College sports fans in the Triangle could learn a lot about healthy competition from the kids we saw at the North Carolina FIRST Robotics Competition. Embodying the concept of Gracious Professionalism™, these students helped each other despite being in a competitive event. It was fabulous to watch.
I’ve been thinking about this after participating in a roundtable discussion with members of the President’s Council on Jobs and Competitiveness and in thinking back on a conversation I had over coffee with a local entrepreneur.
Jason (who went to NC State) and I (who went to UNC’s business school) were trading stories about ridiculous rivalries we had experienced when he quipped that he thinks the lack of cross-university cooperation is the fault of basketball. I had always found the divisions weird, but it had never occurred to me that they stemmed from sports. I had always equated school pride with academics, but that was because I did my undergrad at a really geeky school with bad teams. (To get students to come to a football game, they gave away free computer disks!)
But of course, Jason was right. Sports rivalries are why people who never even went to college in this area hate a specific shade of blue. They’re why kindergarteners talk about how one school is the best and the others are losers. They’re why, when doing the seating for a cancer charity dinner, we needed to know people’s loyalties so we didn’t seat a State fan with a UNC doctor. Even President Obama referred to ACC rivalries when he spoke at Cree on Monday.
Sports rivalries have a pervasive impact on the Triangle, and it’s impeding entrepreneurship. Scientists from one school need to work collaboratively with engineers from another to tackle the multidisciplinary problems of green energy, biotechnology, smart materials, etc. But if they don’t do that because of the color of their shirts on Saturdays, they are cutting off their nose to spite their face.
The universities are dismissive of one another rather than collaborative, so you wind up with a lot of duplicative entrepreneurial programs across the institutions. This is further exacerbated by independent entrepreneurial organizations—we have more than a dozen in the Triangle!—that offer similar programs. I’d bet that if you prepared a matrix with the entrepreneurial programs offered by all these academic and nonprofit organizations along one axis and the various aspects of entrepreneurialism that need cultivating for success across the other axis, we’d see significant areas of overlap as well as some important gaps.
What they need is “coopetition,” a term the FIRST kids used freely in talking about the robotics competition. If all of these organizations collaborated to create a consolidated, comprehensive program, I believe the benefits for the region would be significant. Specifically:
- It would allow the same resources to have greater impact.

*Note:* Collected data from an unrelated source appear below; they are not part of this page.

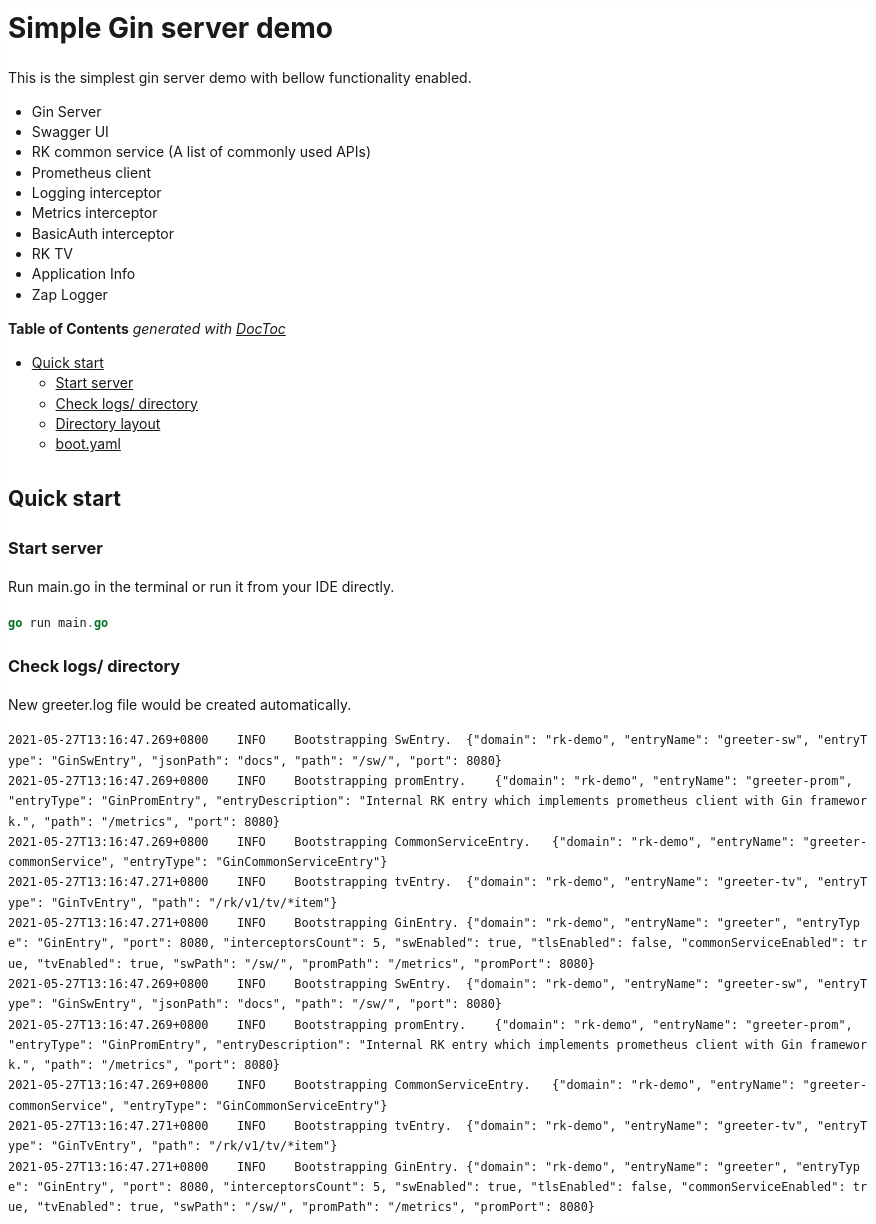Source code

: # Simple Gin server demo
This is the simplest gin server demo with bellow functionality enabled.
- Gin Server
- Swagger UI
- RK common service (A list of commonly used APIs)
- Prometheus client
- Logging interceptor
- Metrics interceptor
- BasicAuth interceptor
- RK TV
- Application Info
- Zap Logger



**Table of Contents**  *generated with [DocToc](https://github.com/thlorenz/doctoc)*

- [Quick start](#quick-start)
  - [Start server](#start-server)
  - [Check logs/ directory](#check-logs-directory)
  - [Directory layout](#directory-layout)
  - [boot.yaml](#bootyaml)



## Quick start
### Start server
Run main.go in the terminal or run it from your IDE directly.

```go
go run main.go 
```

### Check logs/ directory
New greeter.log file would be created automatically.

```text
2021-05-27T13:16:47.269+0800	INFO	Bootstrapping SwEntry.	{"domain": "rk-demo", "entryName": "greeter-sw", "entryType": "GinSwEntry", "jsonPath": "docs", "path": "/sw/", "port": 8080}
2021-05-27T13:16:47.269+0800	INFO	Bootstrapping promEntry.	{"domain": "rk-demo", "entryName": "greeter-prom", "entryType": "GinPromEntry", "entryDescription": "Internal RK entry which implements prometheus client with Gin framework.", "path": "/metrics", "port": 8080}
2021-05-27T13:16:47.269+0800	INFO	Bootstrapping CommonServiceEntry.	{"domain": "rk-demo", "entryName": "greeter-commonService", "entryType": "GinCommonServiceEntry"}
2021-05-27T13:16:47.271+0800	INFO	Bootstrapping tvEntry.	{"domain": "rk-demo", "entryName": "greeter-tv", "entryType": "GinTvEntry", "path": "/rk/v1/tv/*item"}
2021-05-27T13:16:47.271+0800	INFO	Bootstrapping GinEntry.	{"domain": "rk-demo", "entryName": "greeter", "entryType": "GinEntry", "port": 8080, "interceptorsCount": 5, "swEnabled": true, "tlsEnabled": false, "commonServiceEnabled": true, "tvEnabled": true, "swPath": "/sw/", "promPath": "/metrics", "promPort": 8080}
2021-05-27T13:16:47.269+0800	INFO	Bootstrapping SwEntry.	{"domain": "rk-demo", "entryName": "greeter-sw", "entryType": "GinSwEntry", "jsonPath": "docs", "path": "/sw/", "port": 8080}
2021-05-27T13:16:47.269+0800	INFO	Bootstrapping promEntry.	{"domain": "rk-demo", "entryName": "greeter-prom", "entryType": "GinPromEntry", "entryDescription": "Internal RK entry which implements prometheus client with Gin framework.", "path": "/metrics", "port": 8080}
2021-05-27T13:16:47.269+0800	INFO	Bootstrapping CommonServiceEntry.	{"domain": "rk-demo", "entryName": "greeter-commonService", "entryType": "GinCommonServiceEntry"}
2021-05-27T13:16:47.271+0800	INFO	Bootstrapping tvEntry.	{"domain": "rk-demo", "entryName": "greeter-tv", "entryType": "GinTvEntry", "path": "/rk/v1/tv/*item"}
2021-05-27T13:16:47.271+0800	INFO	Bootstrapping GinEntry.	{"domain": "rk-demo", "entryName": "greeter", "entryType": "GinEntry", "port": 8080, "interceptorsCount": 5, "swEnabled": true, "tlsEnabled": false, "commonServiceEnabled": true, "tvEnabled": true, "swPath": "/sw/", "promPath": "/metrics", "promPort": 8080}
```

- It would improve the quality of the programs by putting the best pieces of each of them together.
- It would pull the budding entrepreneurs together across disciplines and across universities.
To be fair, this is already starting to happen. For example, N.C. State and UNC have formed a Joint Department of Biomedical Engineering, and there’s the recent formation of the Blackstone Entrepreneurs Network, which brings together the Triangle’s three major universities. As an external organization that is not part of the university fiefdoms, Blackstone is in an ideal position to foster cross-university collaboration. (I’ve already suggested to the Blackstone Foundation fund recipients that they undertake the matrix exercise I discussed above.)
There is much work to do. Cross-institution collaboration is not the norm in the Triangle. And cultural patterns are hard to break. But I believe it can happen.
To invoke Ronald Regan: Tear down these walls, Mr. Blackstone!